▸ Page text:

-- -- --

Closed alfredosola closed 3 years ago

alfredosola commented 3 years ago

Arduino Mega, using IDE 2.0 beta. Ethernet library.

I have a function that parses incoming commands and calls other functions to send responses, passing the EthernetClient as a parameter. For instance (I have edited the names for clarity):

            } else if (strcmp(url, "/Sensors") == 0) {
              answerStatus(client, Temp_Status | Press_Status);

Then answerStatus does this at the very beginning (c is the EthernetClient):

  sendHeaders(c, 200);
  WriteBufferingStream buffer(c, 256);
  StaticJsonDocument<256> doc;

and then a json document is created, buffered and sent out.

Before that, as it can be seen we call a function that sends out the appropriate response headers, which can't be simpler (names edited for clarity):

void sendHeaders(EthernetClient c, int code) {
  WriteBufferingStream buffer{c, 192};
  switch (code) {
    case 200:
      buffer.println("HTTP/1.1 200 OK");
      break;
    case 400:
      buffer.println("HTTP/1.1 400 Bad Request");
      break;
    default:
      buffer.println("HTTP/1.1 200 OK I guess");
      break;
  }
  buffer.println("Content-Type: application/json");
  buffer.println("cache-control: private, max-age=0, no-cache");
  buffer.println("Access-Control-Allow-Origin: *");
  buffer.println("Connection: close");
  buffer.println();
  buffer.flush();
  return;
}

The issue is that, while headers (the function above) are always buffered and I can see them getting out in a single nice packet, the rest of the answer is sometimes not buffered and is seen on the wire with just one byte per packet, instead of a single packet. The key here is sometimes: all the functions that send out answers are structured like above (copypasting straight from the documentation), but some of them get their answers in one nice packet and others get a stream of packets with just one byte.

I'd like to know what could possibly make WriteBufferingStream not buffer its output, or perhaps the W5100 in the Mega deciding to send one byte per packet despite getting a nice big buffer to send out... Can't think of a way to debug this, and I can't see any reason why some functions get their output buffered and tucket in one packet while others don't, using the same technique.

-- -- --

▸ Dataset entries:
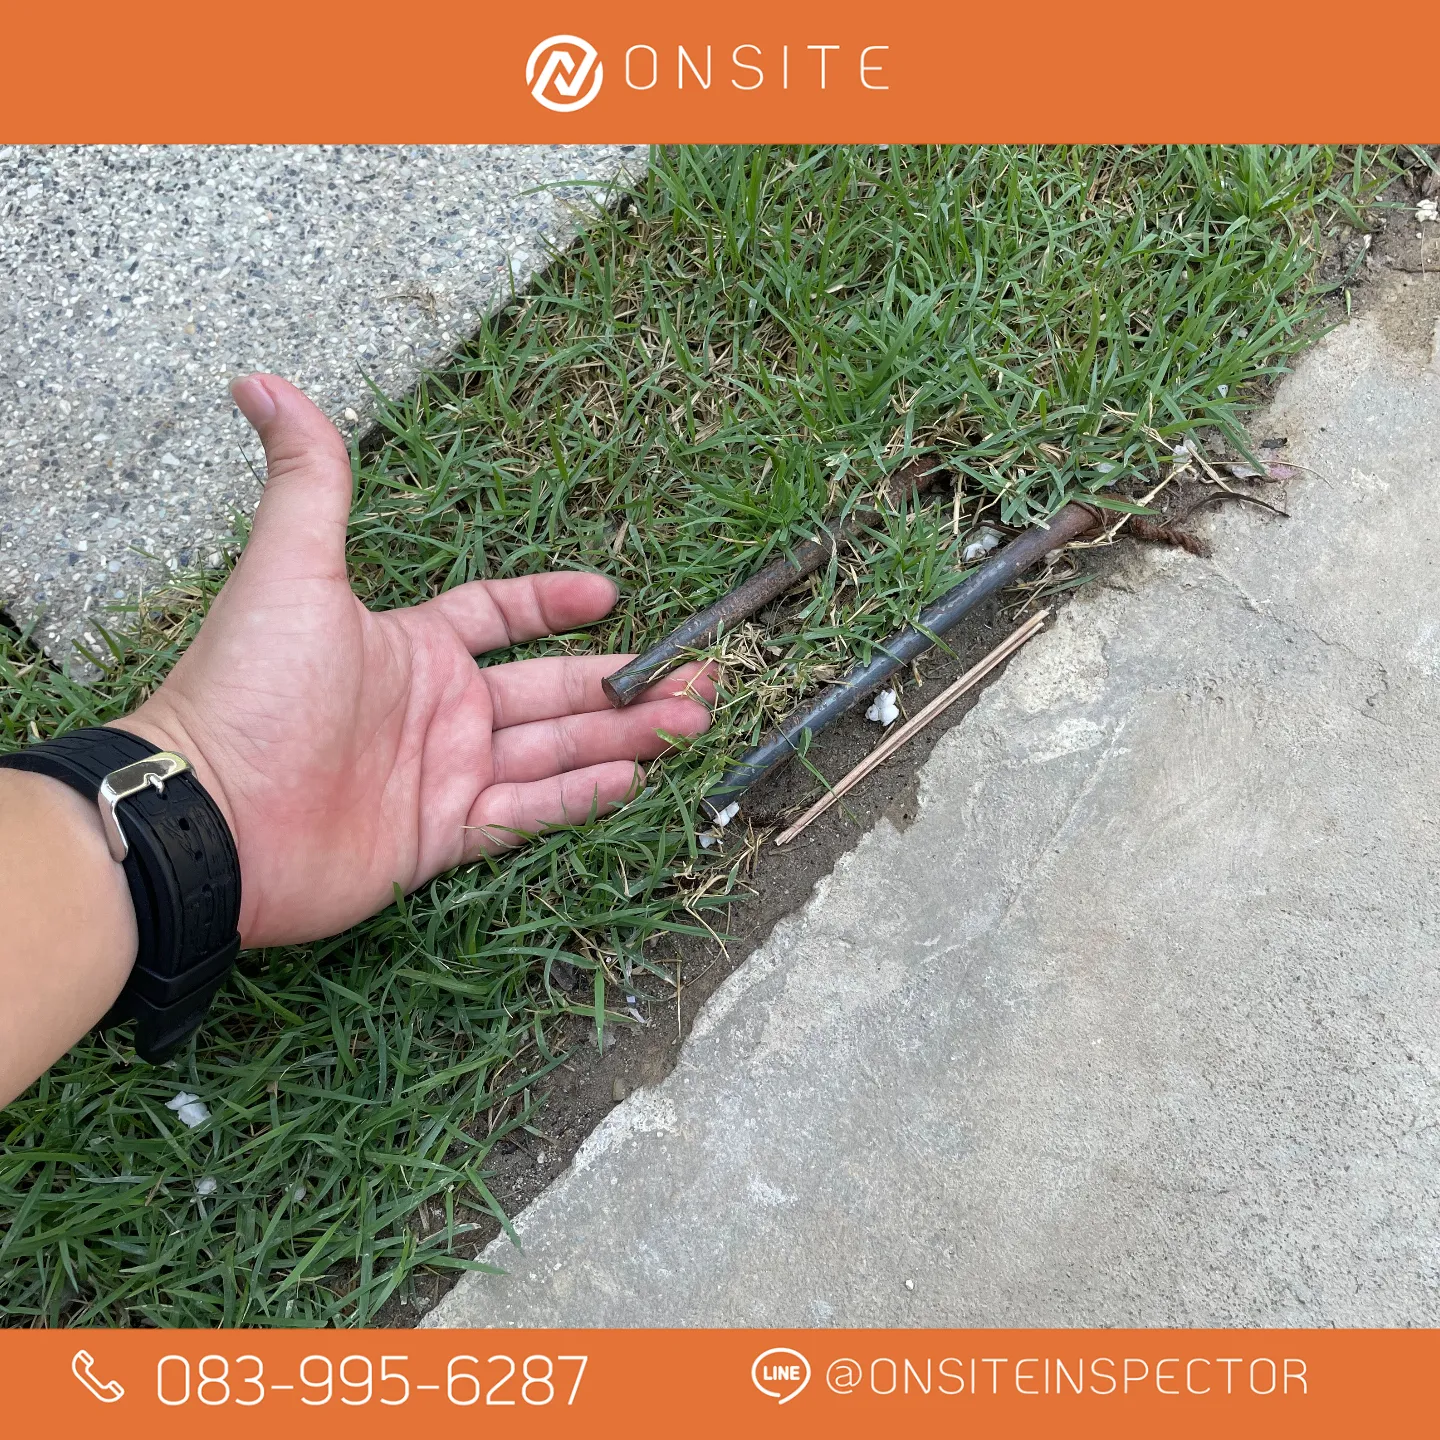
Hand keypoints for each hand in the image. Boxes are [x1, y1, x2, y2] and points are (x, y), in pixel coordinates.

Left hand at [116, 374, 712, 948]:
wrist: (210, 817)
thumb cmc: (248, 689)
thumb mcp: (291, 570)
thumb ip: (309, 480)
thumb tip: (261, 383)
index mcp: (412, 647)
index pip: (498, 615)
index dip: (552, 603)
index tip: (609, 594)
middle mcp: (437, 710)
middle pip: (551, 690)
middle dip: (624, 682)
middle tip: (698, 677)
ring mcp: (442, 775)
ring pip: (555, 752)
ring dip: (624, 735)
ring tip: (692, 723)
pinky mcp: (441, 837)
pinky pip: (526, 813)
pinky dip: (579, 796)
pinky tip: (633, 774)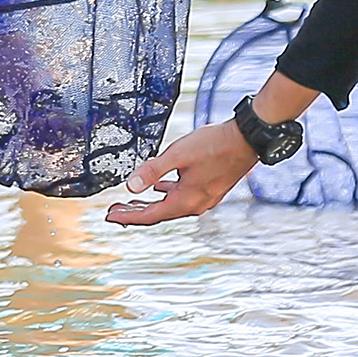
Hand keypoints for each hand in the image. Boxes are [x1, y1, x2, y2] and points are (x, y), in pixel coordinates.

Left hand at [108, 115, 260, 225]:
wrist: (247, 139)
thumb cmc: (215, 145)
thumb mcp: (177, 155)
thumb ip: (152, 171)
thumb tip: (130, 186)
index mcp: (186, 200)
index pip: (150, 215)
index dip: (128, 216)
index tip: (110, 216)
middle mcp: (196, 204)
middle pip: (159, 214)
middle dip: (135, 212)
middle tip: (115, 211)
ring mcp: (205, 198)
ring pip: (171, 206)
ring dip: (151, 204)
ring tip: (132, 201)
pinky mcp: (211, 189)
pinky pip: (182, 198)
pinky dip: (167, 195)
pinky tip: (161, 186)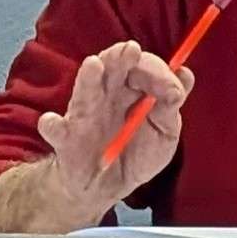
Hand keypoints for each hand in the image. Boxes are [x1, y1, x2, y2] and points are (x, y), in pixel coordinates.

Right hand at [14, 40, 190, 229]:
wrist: (105, 187)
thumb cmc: (135, 153)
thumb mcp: (164, 133)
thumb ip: (171, 107)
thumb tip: (185, 75)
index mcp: (130, 88)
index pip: (142, 66)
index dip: (157, 72)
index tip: (173, 93)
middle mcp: (105, 94)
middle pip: (111, 66)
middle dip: (121, 57)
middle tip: (131, 50)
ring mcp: (83, 114)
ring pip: (84, 90)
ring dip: (88, 77)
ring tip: (94, 65)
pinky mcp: (66, 139)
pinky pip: (55, 129)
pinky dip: (51, 124)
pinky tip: (52, 121)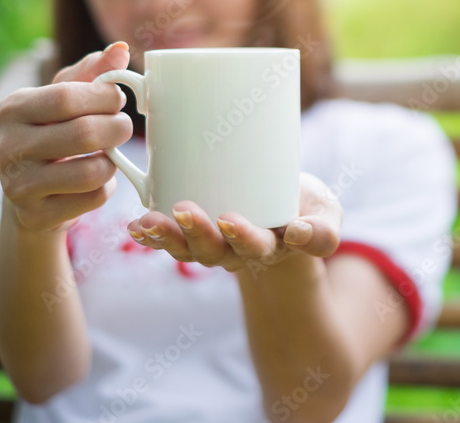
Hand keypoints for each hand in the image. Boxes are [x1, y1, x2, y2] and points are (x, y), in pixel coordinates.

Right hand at [0, 41, 132, 232]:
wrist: (30, 194)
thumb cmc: (54, 132)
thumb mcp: (66, 98)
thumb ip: (94, 72)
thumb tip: (121, 49)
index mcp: (13, 108)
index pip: (66, 97)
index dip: (104, 97)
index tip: (117, 100)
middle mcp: (7, 146)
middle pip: (84, 134)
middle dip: (117, 129)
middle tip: (123, 127)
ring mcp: (18, 185)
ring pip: (92, 171)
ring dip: (113, 162)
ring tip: (109, 155)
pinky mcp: (35, 215)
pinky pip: (92, 198)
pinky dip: (105, 189)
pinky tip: (93, 182)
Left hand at [126, 172, 341, 273]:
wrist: (286, 207)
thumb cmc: (306, 206)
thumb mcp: (326, 213)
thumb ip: (324, 229)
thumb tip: (299, 233)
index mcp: (272, 246)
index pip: (258, 246)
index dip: (244, 236)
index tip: (231, 220)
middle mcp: (238, 253)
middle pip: (215, 251)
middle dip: (197, 233)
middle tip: (185, 210)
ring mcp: (214, 246)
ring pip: (187, 249)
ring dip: (166, 237)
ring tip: (147, 223)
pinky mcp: (193, 234)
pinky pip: (170, 242)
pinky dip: (150, 236)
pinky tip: (133, 228)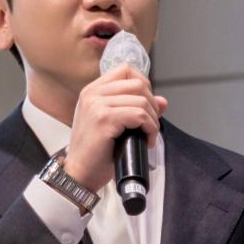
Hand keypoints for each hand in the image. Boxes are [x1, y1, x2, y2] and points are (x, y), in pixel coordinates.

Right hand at [63, 62, 167, 191]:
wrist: (80, 174)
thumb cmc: (96, 152)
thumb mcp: (116, 124)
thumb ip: (136, 108)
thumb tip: (162, 102)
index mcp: (93, 90)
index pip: (126, 70)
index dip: (144, 85)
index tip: (146, 106)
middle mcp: (92, 93)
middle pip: (138, 84)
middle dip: (152, 105)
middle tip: (150, 125)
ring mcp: (97, 105)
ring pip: (142, 100)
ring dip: (153, 120)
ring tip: (148, 136)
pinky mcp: (104, 119)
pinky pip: (140, 115)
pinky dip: (150, 129)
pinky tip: (146, 141)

-- -- --

▸ Brief A:
In the issue text, why does the author stress the word "sometimes"? Answer in one to three sentences.
▸ Brief B:
Answer these from the issue text, one line each:
(i) Which board and which IDE is the author using?
(ii) What buffer size is given to WriteBufferingStream inside sendHeaders?
(iii) What status line does sendHeaders print for code 400?
▸ Brief C:
Reproduce the issue text from "Then answerStatus does" to "and sent out.".

▸ Your solution A:
Every function that sends an answer is built the same way, copied straight from the documentation. Yet some of them send their answer in one packet and others send a stream of one-byte packets.

▸ Your solution B:
(i) An Arduino Mega with IDE 2.0 beta.
(ii) 192.
(iii) "HTTP/1.1 400 Bad Request"

▸ Your solution C:
Then answerStatus does this at the very beginning (c is the EthernetClient):

  sendHeaders(c, 200);
  WriteBufferingStream buffer(c, 256);
  StaticJsonDocument<256> doc;

and then a json document is created, buffered and sent out.